Limites et travaux futurs

Quatre limites méritent une reconnaissance explicite : taille de l’échantillon, évaluation en une seule fois, périmètre d’un seul moteur et origine des données provenant d’une seule source. Chacune fait l’objet d’un suivi actif.

Taille de l’échantillon. Quinze cas répartis dans huit catégories de spécialité suffisent pour une preuve de concept, mais pas pour une analyse par sous-groupes au sein d’une spécialité.
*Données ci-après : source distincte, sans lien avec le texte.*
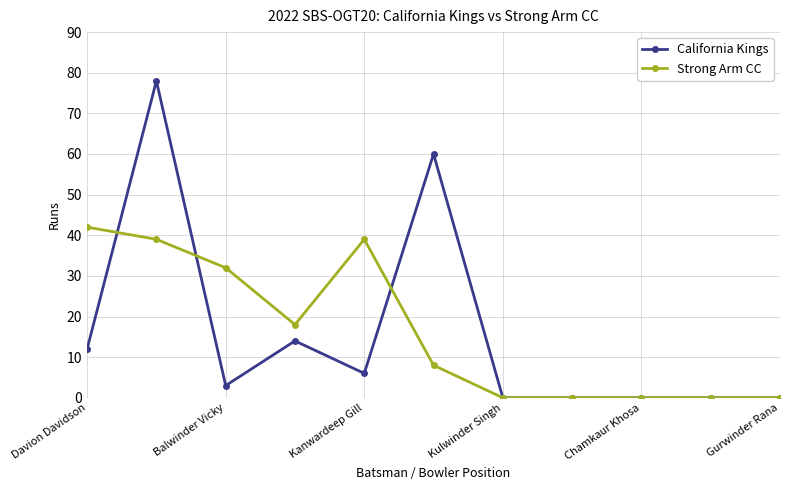

Rank the series by their maximum value, from highest to lowest.

California Kings, Strong Arm CC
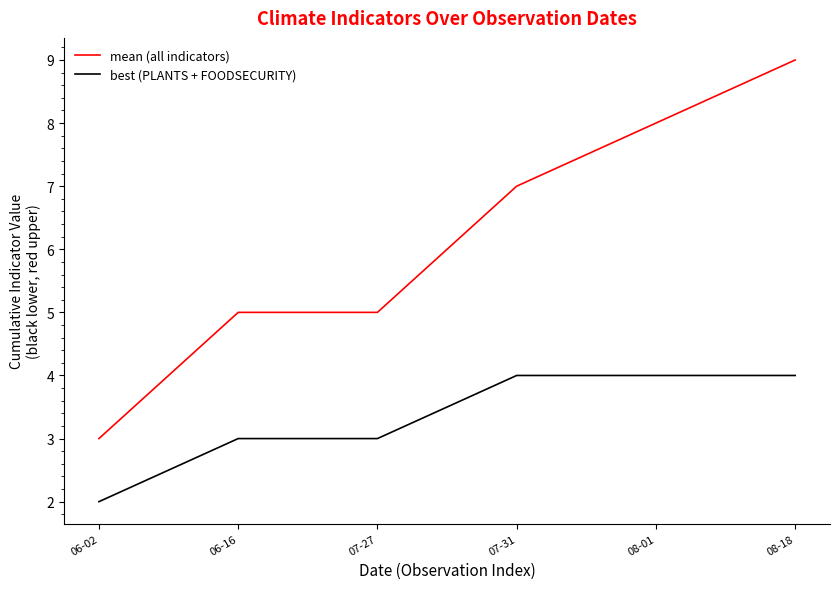

Is the value of best (PLANTS + FOODSECURITY) at 06-02 greater than the value of mean (all indicators) at 06-02?

No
L’extension à cinquante cas est prévue et inclura des bilans de coagulation, un dépistage des hémopathies malignes, des panels de grossesse et des présentations pédiatriques.

Évaluation en une seule fois. Chaque cas a été évalué une seule fois. Les grands modèles de langage présentent une variance de sortie non négligeable même à faible température d’échantillonnage ; un protocole multi-exécutions avec cinq évaluations par cas et une variance rapportée constitue donc l’étape suivante naturelle.

Périmètre d’un seul moteur. Ce rapport décrit un seul moteur. Les analyses comparatives avec d’autres systèmes d’IA ne sont pas incluses ici ; nous pourrions les poursuivre dans le cadre d’une étude indépendante distincte avec une méthodologie appropriée.

Origine des données provenant d’une seule source. Les quinze cas sont des dossiers réels de patients anonymisés, issus d’un seul référentiel clinique. Ils constituent un échantillon sélectionné et ne correspondent pas à un tirage aléatoire représentatif de la population. L’extension de l’évaluation à des données multi-centres figure sur la feuille de route.

L’extension la plus marquante prévue est l’équivalence multi-langue. Le moteur d’IA Kantesti sert des utilisateurs dans 75+ langues, et l’exécution du même banc d’essai à quinze cas en turc, allemand, espagnol, français et arabe permettra de quantifier la qualité des sorties dans les langues prises en charge par le moteur. Nous publierons chaque exécution spécifique à une langue avec son propre DOI et sa branche de banc d’essai.